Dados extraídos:
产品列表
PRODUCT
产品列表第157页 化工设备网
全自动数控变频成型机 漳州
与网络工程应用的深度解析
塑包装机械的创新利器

Tarefa escrita
Atualize as linhas de todo o material, substituindo "产品列表" por "产品目录" e mantendo todo o resto inalterado.

Resposta do exercício
产品目录
PRODUCT
产品目录第157页 化工设备网
全自动数控变频成型机 漳州
与网络工程应用的深度解析
塑包装机械的创新利器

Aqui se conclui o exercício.